Piazza del Campo is arguably the living and beating heart of Siena as well as an ideal starting point for your visit. Though initially created to serve as marketplace sporting a unique shell-like shape. Today, it ranks among the most prominent medieval piazzas on earth. Though its times as a bustling marketplace are gone, the square remains instrumental in city’s social life. The Sienese gather here during crucial political events as well as for parties and celebrations of all kinds. The biggest and most known event happening on Piazza del Campo is the Palio Horse race taking place bi-annually. At the top of the piazza stands the magnificent Fonte Gaia, one the most stunning fountains in Siena. However, that is not the only beautiful monument to admire at the piazza. Indeed, Piazza del Campo is one of THE places to see in Siena. Don’t miss out!
When it comes to the best places to see in Siena, visiting the Cathedral should not miss on your to-do list. While the black and white facade is quite imposing, the best part of the church hides in its interior. The cathedral floor is covered in religious stories and esoteric symbols; the Piccolomini Library hides exceptional frescoes by Pinturicchio; the Piccolomini Chapel offers Michelangelo’s carved statues of four niches and, after centuries of restoration, the cathedral’s sky vault lets experience the temple from a whole new perspective. The vault is known as ‘the gate of heaven’ is, at last, open to the public. Daily guided tours enable you to explore the cathedral from a bird’s eye view. A narrow passage winds around the interior as wells the exterior of the building, allowing you to admire both the decor and the Tuscan countryside.
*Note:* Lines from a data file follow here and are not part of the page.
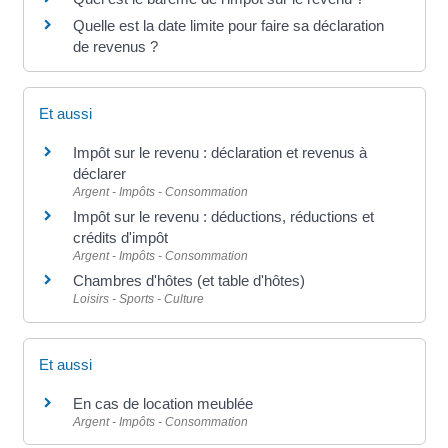
Quelle est la date limite pour faire sa déclaration
de revenus ?
Et aussi
Impôt sur le revenu : déclaration et revenus à
déclarer
Argent - Impôts - Consommation
Impôt sur le revenu : déductions, réductions et
crédits d'impôt
Argent - Impôts - Consommation
Chambres d'hôtes (et table d'hôtes)
Loisirs - Sports - Culture
Et aussi
En cas de location meublée
Argent - Impôts - Consommation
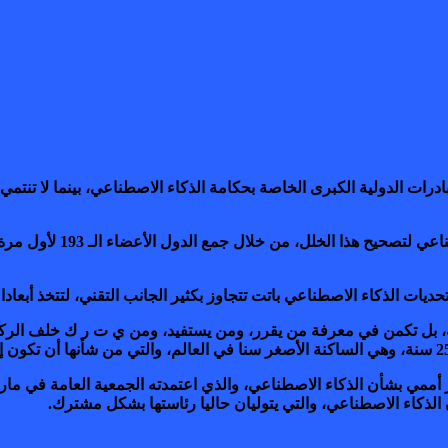
وفي هذا السياق، يأتي انع
 تحديات الذكاء الاصطناعي باتت تتجاوز بكثير الجانب التقني، لتتخذ أبعاد
 به، بل تكمن في معرفة من يقرر، ومن يستفيد، ومن ي ت ر ك خلف الرك
الذكاء الاصطناعي، والتي يتوليان حاليا رئاستها بشكل مشترك.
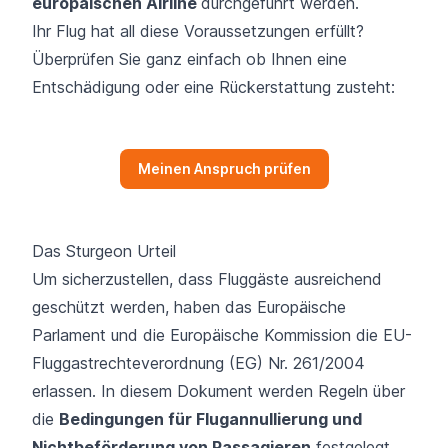
europäischen Airline
durchgeführt werden.
Ihr Flug hat all diese Voraussetzungen erfüllt?
Überprüfen Sie ganz einfach ob Ihnen eine
Entschädigung oder eine Rückerstattung zusteht:
Meinen Anspruch prüfen
Das Sturgeon Urteil
Um sicherzustellen, dass Fluggäste ausreichend
geschützt werden, haben das Europäische
Parlament und die Europäische Kommission die
EU-
Fluggastrechteverordnung (EG) Nr. 261/2004
erlassen. In diesem Dokument werden Regeln über
die
Bedingungen für Flugannullierung und
Nichtbeförderung von Passagieren
festgelegt.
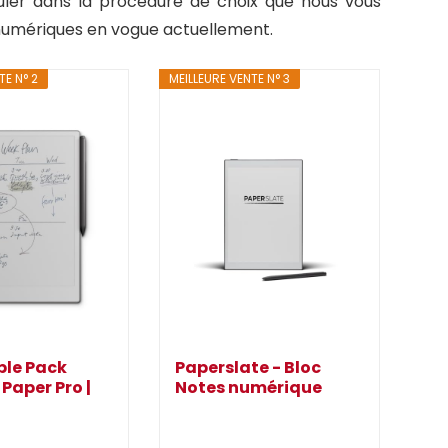
auler dans la procédure de choix que nous vous
 numériques en vogue actuellement.
TE N° 2
MEILLEURE VENTE N° 3
ble Pack
Paperslate - Bloc
 Paper Pro |
Notes numérique
..
Blanc...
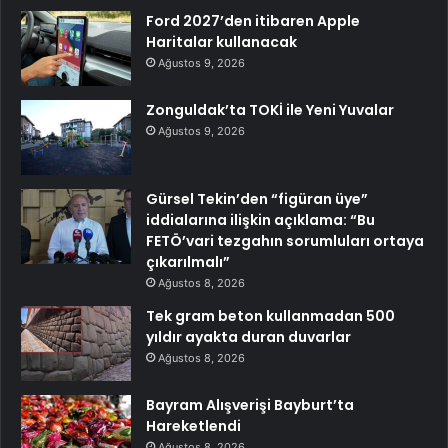
Ford 2027’den itibaren Apple
Haritalar kullanacak
Ağustos 9, 2026
Zonguldak’ta TOKİ ile Yeni Yuvalar
Ağustos 9, 2026
Gürsel Tekin’den “figüran üye”
iddialarına ilişkin açıklama: “Bu
FETÖ’vari tezgahın sorumluları ortaya
çıkarılmalı”
Ağustos 8, 2026
Tek gram beton kullanmadan 500
yıldır ayakta duran duvarlar
Ağustos 8, 2026
Bayram Alışverişi Bayburt’ta
Hareketlendi
Ağustos 8, 2026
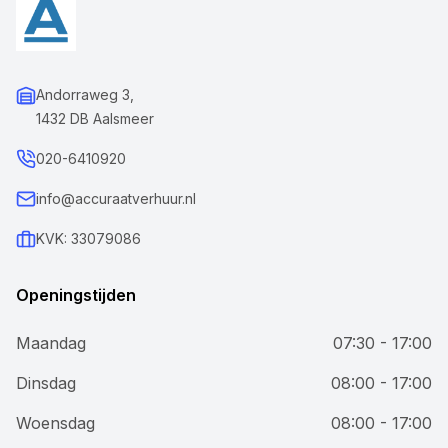
Andorraweg 3,
1432 DB Aalsmeer
020-6410920
info@accuraatverhuur.nl
KVK: 33079086
Openingstijden
Maandag
07:30 - 17:00
Dinsdag
08:00 - 17:00
Woensdag
08:00 - 17:00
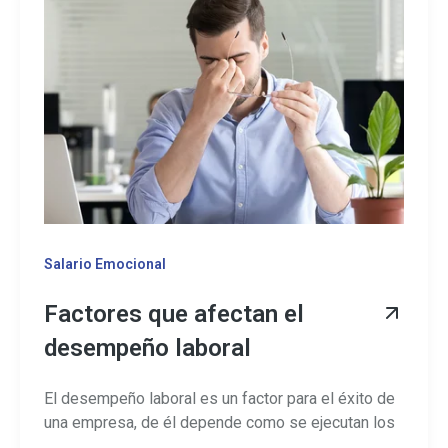
Salario Emocional
Factores que afectan el
desempeño laboral
El desempeño laboral es un factor para el éxito de
una empresa, de él depende como se ejecutan los
...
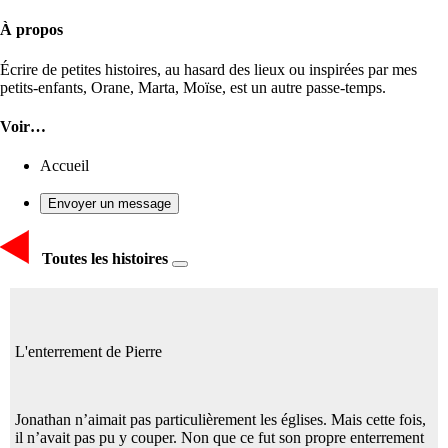
À propos
Écrire de petites histoires, au hasard des lieux ou inspirées par mes
petits-enfants, Orane, Marta, Moïse, est un autre passe-temps.
Voir…
Accueil
Envoyer un message
Toutes les histoires
L'enterrement de Pierre
Jonathan n’aimait pas particulièrement les églises. Mais cette fois,
il n’avait pas pu y couper. Non que ce fut son propre enterrement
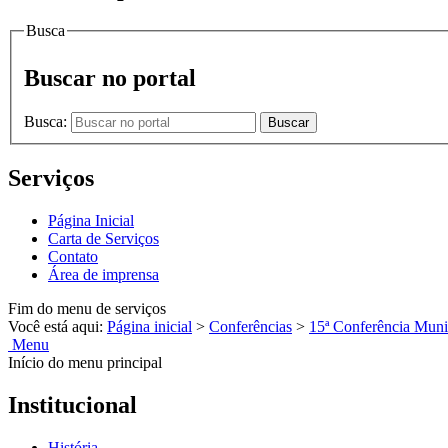
Busca
Buscar no portal
Busca:
Buscar
Serviços
Página Inicial
Carta de Serviços
Contato
Área de imprensa
Fim do menu de serviços
Você está aqui:
Página inicial
>
Conferências
>
15ª Conferência Muni
Menu
Início do menu principal
Institucional
História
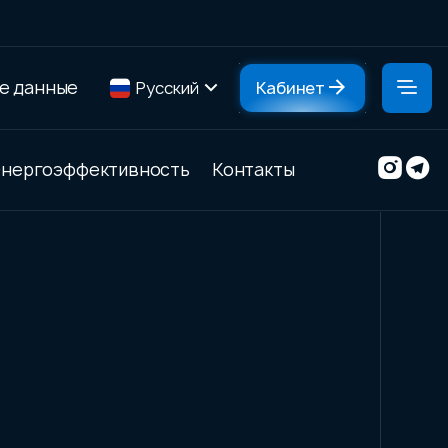
е данные
Русский
Кабинет
нергоэффективность
Контакты
ффективность
Контакты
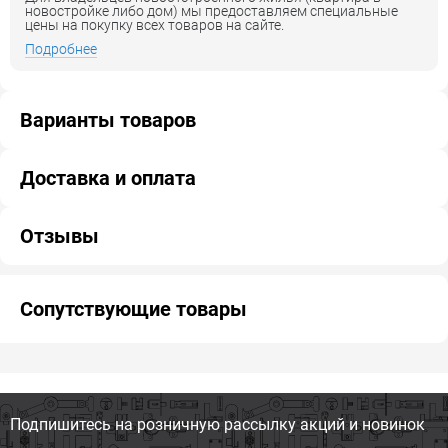
новостройке либо дом) мы предоставляем специальные
цены на покупку всех товаров на сайте.
Подробнее
Варианты товаров
Доставка и оплата
Отзывы
Сопутствующие товары
Подпишитесь на розничную
рассылку акций и новинок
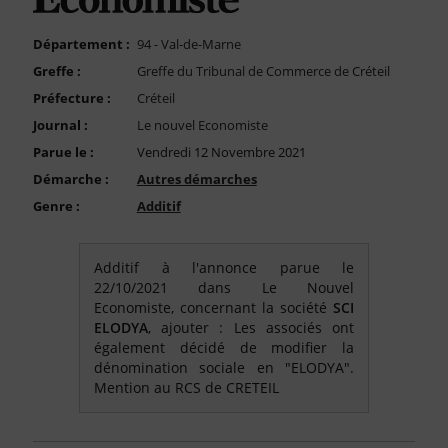
FAQ
Nous Contacter
Département :
94 - Val-de-Marne
Greffe :
Greffe du Tribunal de Commerce de Créteil
Compte PRO
Préfecture :
Créteil
Journal :
Le nouvel Economiste
Parue le :
Vendredi 12 Novembre 2021
Démarche :
Autres démarches
Genre :
Additif
Additif à l'annonce parue le
22/10/2021 dans Le Nouvel
Economiste, concernant la société
SCI
ELODYA
, ajouter : Les associés ont
également décidé de modifier la
dénomination sociale en "ELODYA".
Mention au RCS de CRETEIL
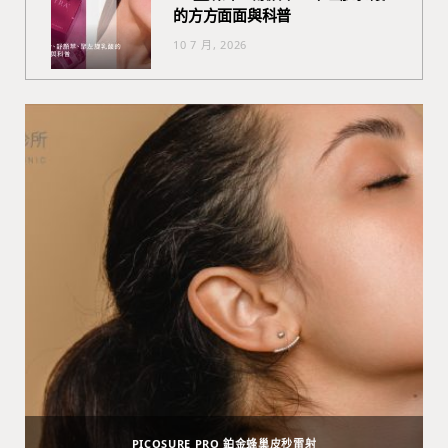
的方方面面與科普
10 7 月, 2026
PICOSURE PRO 鉑金蜂巢皮秒雷射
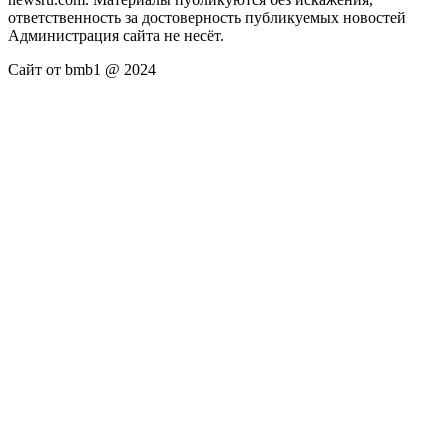
ответственность за достоверность публикуемых новостей
Администрация сайта не несёт.
Сайт от bmb1 @ 2024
Torre del Mangia is a lovely campanile (bell tower) commanding Siena’s famous Piazza del Campo and the Public Palace. It dates to the 14th century and takes its curious name from its original guardian “Mangiaguadagni” (literally ‘eater of earnings’) since he spent all his salaries eating in local taverns. The tower rises 87 meters tall (102 meters if you count the lightning rod) and, at one point, it was the tallest non-religious structure in medieval Italy. In fact, it was built to appear to be the same height as the Siena cathedral so as to reflect the balance of power between the state and the church. Climbing up will grant you a breathtaking view of Siena and surrounding countryside. However, the tower wasn’t built with tourists in mind, so you will have to climb 400 steps of a narrow staircase to enjoy the view. It’s worth it!